Last week I wrote an article for Agence France-Presse, which was published 4 days ago as “From outrage to icon: Paris marks 30 years of Louvre’s pyramid.” Below is the original article, before the editors changed it. 1 minute read:
Thirty years ago the Louvre Pyramid was called a cultural desecration, with journalists and the Parisian public calling for an insurrection against the structure, but today the monument is celebrated as a resounding success.
The initial hate for the Louvre Pyramid has been transformed so completely into iconic admiration that the Parisian street artist, JR, has created his second exhibit involving the pyramid. The exhibit was revealed last Friday and has been subsequently shredded by tourists.
The idea for renovating the Louvre came from the charismatic Jack Lang, who in 1981 wrote President François Mitterrand saying, “It would be a good idea to start recreating the Grand Louvre by allocating all the buildings to museums.” Mitterrand scribbled back in a letter, “Good idea, but it’s difficult to realize good ideas.”
Jack Lang continued to push for a renovation, writing that, “The Napoleon courtyard was a terrible parking lot. The museum was handicapped by the lack of a central entrance.” Mitterrand gave in to the requests and hired the architect, Ieo Ming Pei. Mitterrand had always admired Pei’s work in the United States, which included Pei’s modernist extension to the National Gallery of Art in Washington D.C. and the Dallas City Hall.
When I.M. Pei’s model of the pyramid was revealed to the French public in 1984, Jack Lang remembers “an explosion of screams.” The journalist André Fermigier called the design “a house of death.” The academician Jean Dutourd wrote that “uncle wants to be the first pharaoh in our history.” And three historians, Antioine Schnapper, Sébastien Loste, and Bruno Foucart published a book of essays entitled, “Mystified Paris. The great illusion of the Great Louvre.”
The criticisms were focused less on the enlargement of the Louvre as about the aesthetics of the contemporary architecture clashing with the Napoleon III setting. I.M. Pei had never worked on a historic building before.
Pei remembers one architectural meeting that was “a terrible session,” where an expert shouted at him, “You are not in Dallas now!” His critics didn’t seem to care that he had won the Prtizker Prize in 1983, the “Nobel of architecture.”

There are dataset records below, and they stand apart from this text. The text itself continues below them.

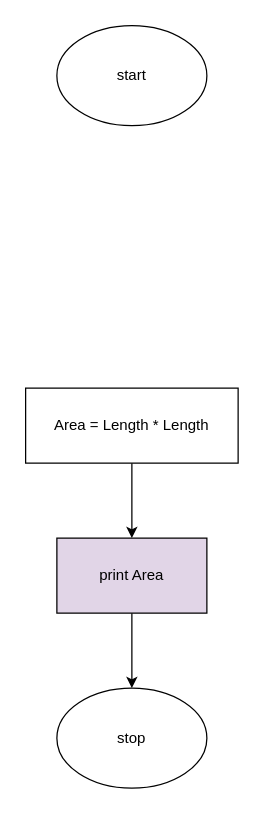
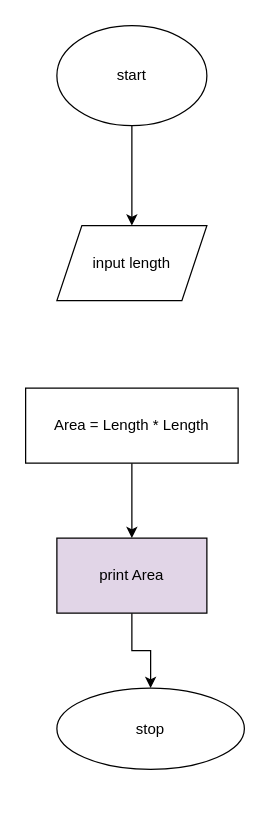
  <mxCell id="0" />
  <mxCell id="1" parent="0" />
+ <mxCell id="2" style="edgeStyle=orthogonalEdgeStyle;rounded=0;orthogonalLoop=1;jettySize=auto;html=1;entryX=0.5;entryY=0;entryDx=0;entryDy=0;" edge="1" parent="1" source="3" target="4"><mxGeometry relative="1" as="geometry" /></mxCell>
  <mxCell id="3" value="start" style="ellipse;whiteSpace=wrap;html=1;" vertex="1" parent="1"><mxGeometry x="45" y="20" width="120" height="80" as="geometry" /></mxCell>
+ <mxCell id="4" value="input length" style="shape=parallelogram;perimeter=parallelogramPerimeter;whiteSpace=wrap;html=1;fixedSize=1;" vertex="1" parent="1"><mxGeometry x="45" y="180" width="120" height="60" as="geometry" /></mxCell>
  <mxCell id="5" style="edgeStyle=orthogonalEdgeStyle;rounded=0;orthogonalLoop=1;jettySize=auto;html=1;entryX=0.5;entryY=0;entryDx=0;entryDy=0;" edge="1" parent="1" source="6" target="8"><mxGeometry relative="1" as="geometry" /></mxCell>
  <mxCell id="6" value="Area = Length * Length" style="rounded=0;whiteSpace=wrap;html=1;" vertex="1" parent="1"><mxGeometry x="20" y="310" width="170" height="60" as="geometry" /></mxCell>
  <mxCell id="7" style="edgeStyle=orthogonalEdgeStyle;rounded=0;orthogonalLoop=1;jettySize=auto;html=1;entryX=0.5;entryY=0;entryDx=0;entryDy=0;" edge="1" parent="1" source="8" target="9"><mxGeometry relative="1" as="geometry" /></mxCell>
  <mxCell id="8" value="print Area" style="rounded=0;whiteSpace=wrap;html=1;fillColor=#e1d5e7;" vertex="1" parent="1"><mxGeometry x="45" y="430" width="120" height="60" as="geometry" /></mxCell>
- <mxCell id="9" value="stop" style="ellipse;whiteSpace=wrap;html=1;" vertex="1" parent="1"><mxGeometry x="45" y="550" width="120" height="80" as="geometry" /></mxCell>
+ <mxCell id="9" value="stop" style="ellipse;whiteSpace=wrap;html=1;" vertex="1" parent="1"><mxGeometry x="45" y="550" width="150" height="65" as="geometry" /></mxCell>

“I received many angry glances in the streets of Paris,” Pei later said, confessing that “after the Louvre I thought no project would be too difficult.”
Pei’s genius was to link the three wings of the world’s most visited museum with vast underground galleries bathed in light from his glass and steel pyramid.
For its current Chairman and CEO Jean-Luc Martinez, the pyramid is a masterpiece that helped turned the museum around. “The Louvre is the only museum in the world whose entrance is a work of art,” he said “and the pyramid has become the symbol of a museum resolutely turned towards the future.”
Pei’s original design was intended for two million annual visitors. Last year 10.2 million people visited the Louvre. This year I.M. Pei is 102 years old, and continues to enjoy the success of his work, which is admired for its beautiful modernity as much as the ancient art it introduces.
The Louvre was not the first museum in Paris to experience hate that was turned to love. The Arche de la Défense, the Centre Pompidou, and the Eiffel Tower all experienced lashing disapproval at the time of their births. In 1887, the Eiffel Tower was attacked by a group of intellectuals (including Emile Zola and Guy de Maupassant) who published a letter in the newspaper Le Temps protesting against the building, calling it “Useless…monstrous…and an odious column of sheet metal with bolts.” And like the Eiffel Tower, the Louvre would survive the barrage of criticism to become one of the most popular structures in the world and a shining symbol of Paris.